### Dataset records

•••

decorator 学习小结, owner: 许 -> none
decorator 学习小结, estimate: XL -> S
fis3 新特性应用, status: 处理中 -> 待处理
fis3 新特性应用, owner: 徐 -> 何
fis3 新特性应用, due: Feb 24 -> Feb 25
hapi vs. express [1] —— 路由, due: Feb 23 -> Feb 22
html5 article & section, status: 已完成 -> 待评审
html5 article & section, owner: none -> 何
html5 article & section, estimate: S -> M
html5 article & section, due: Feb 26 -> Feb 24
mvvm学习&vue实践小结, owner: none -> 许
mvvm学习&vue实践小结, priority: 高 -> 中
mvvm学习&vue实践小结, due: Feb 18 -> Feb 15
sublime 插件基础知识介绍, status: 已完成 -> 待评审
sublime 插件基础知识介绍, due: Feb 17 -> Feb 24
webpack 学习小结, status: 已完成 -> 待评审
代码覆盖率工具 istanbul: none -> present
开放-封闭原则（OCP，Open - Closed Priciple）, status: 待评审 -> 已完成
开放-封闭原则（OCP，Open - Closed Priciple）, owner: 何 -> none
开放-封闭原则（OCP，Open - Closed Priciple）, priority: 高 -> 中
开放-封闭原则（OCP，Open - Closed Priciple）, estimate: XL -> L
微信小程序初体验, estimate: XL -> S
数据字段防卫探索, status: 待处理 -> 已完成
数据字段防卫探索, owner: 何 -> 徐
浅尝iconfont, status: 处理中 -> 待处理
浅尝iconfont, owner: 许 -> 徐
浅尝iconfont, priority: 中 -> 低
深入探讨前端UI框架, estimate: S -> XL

•••

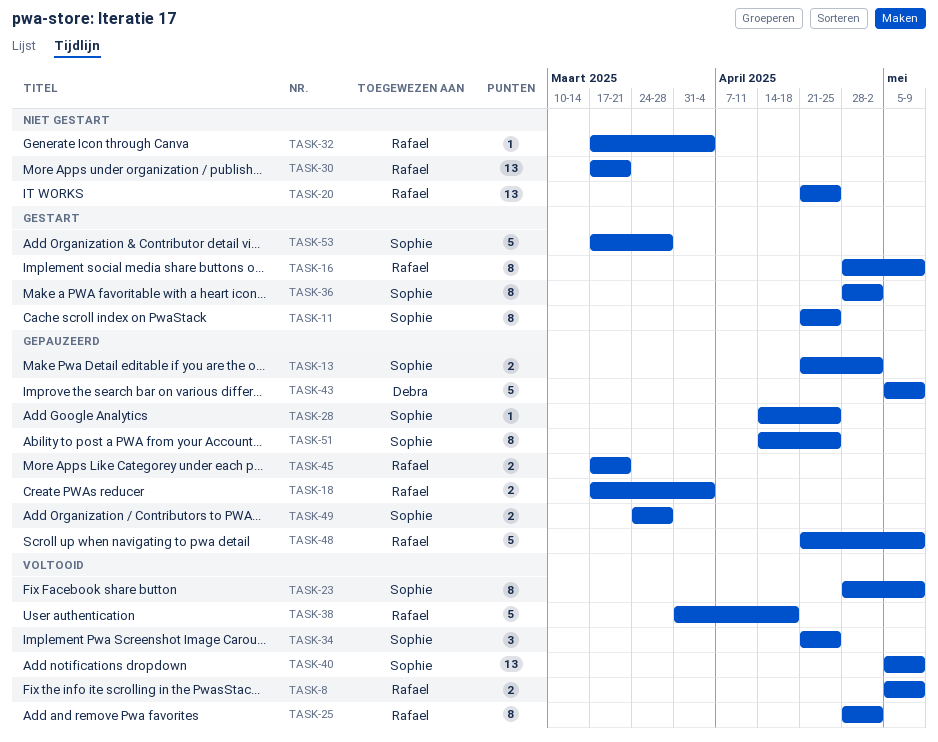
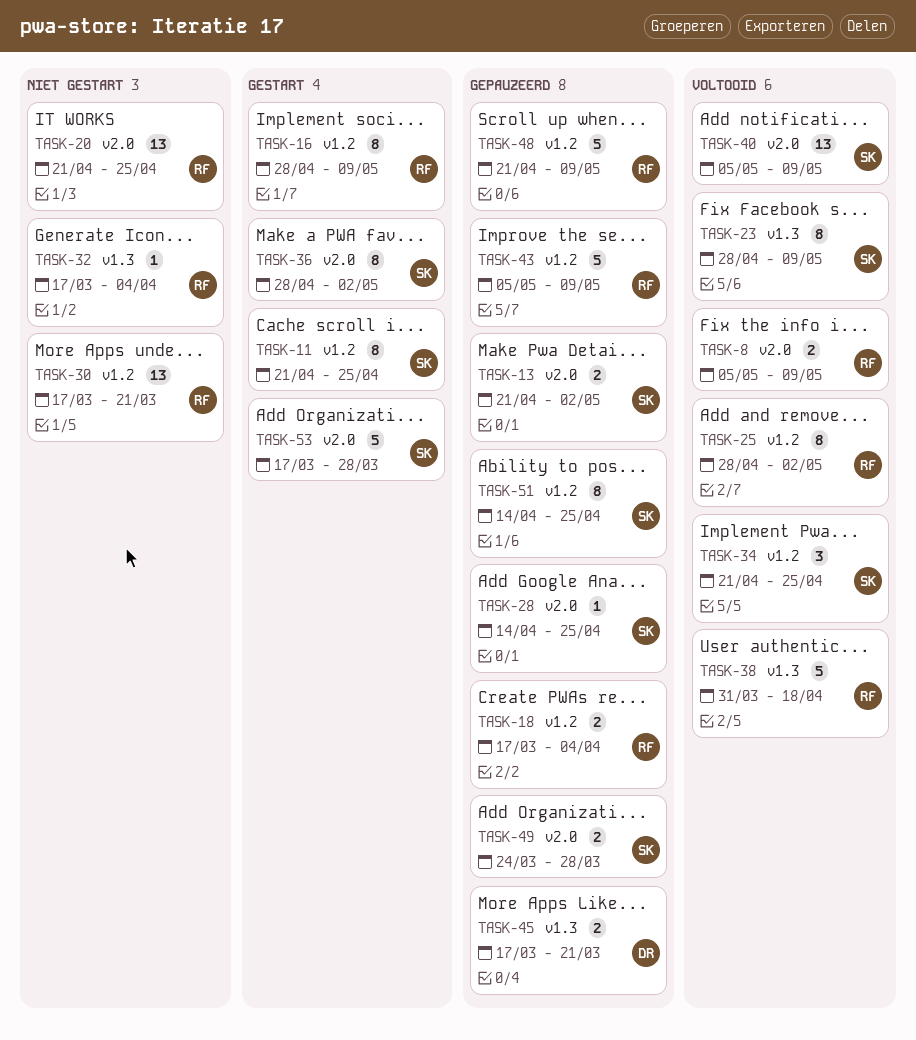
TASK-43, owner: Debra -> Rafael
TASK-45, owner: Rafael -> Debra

•••

### Activity
Would you please write out, exactly and with no other lines, the stretch of the listing above from the line containing "mvvm学习&vue实践小结, due: Feb 18 -> Feb 15" through the line containing "开放-封闭原则（OCP，Open - Closed Priciple）, priority: 高"?

### Answer to the problem
mvvm学习&vue实践小结, due: Feb 18 -> Feb 15
sublime 插件基础知识介绍, status: 已完成 -> 待评审
sublime 插件基础知识介绍, due: Feb 17 -> Feb 24
webpack 学习小结, status: 已完成 -> 待评审
代码覆盖率工具 istanbul: none -> present
开放-封闭原则（OCP，Open - Closed Priciple）, status: 待评审 -> 已完成
开放-封闭原则（OCP，Open - Closed Priciple）, owner: 何 -> none
开放-封闭原则（OCP，Open - Closed Priciple）, priority: 高 -> 中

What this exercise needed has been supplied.